=== Begin Enclosure ===
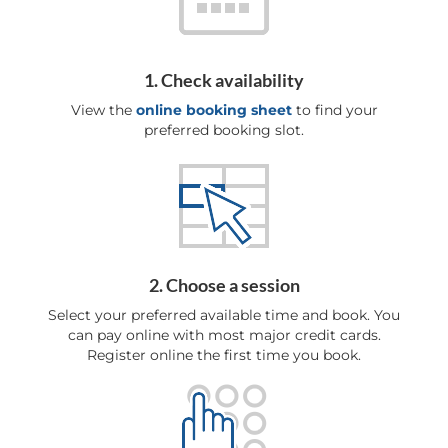
1. Check availability
View the
online booking sheet
to find your
preferred booking slot.
2. Choose a session
Select your preferred available time and book. You
can pay online with most major credit cards.
Register online the first time you book.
=== End Enclosure ===
> _What is expected_:
Reproduce the text of the entries above word for word, and leave the pictures out of your answer.

> _Output for this task_:
1. Check availability
View the
online booking sheet
to find your
preferred booking slot.
2. Choose a session
Select your preferred available time and book. You
can pay online with most major credit cards.
Register online the first time you book.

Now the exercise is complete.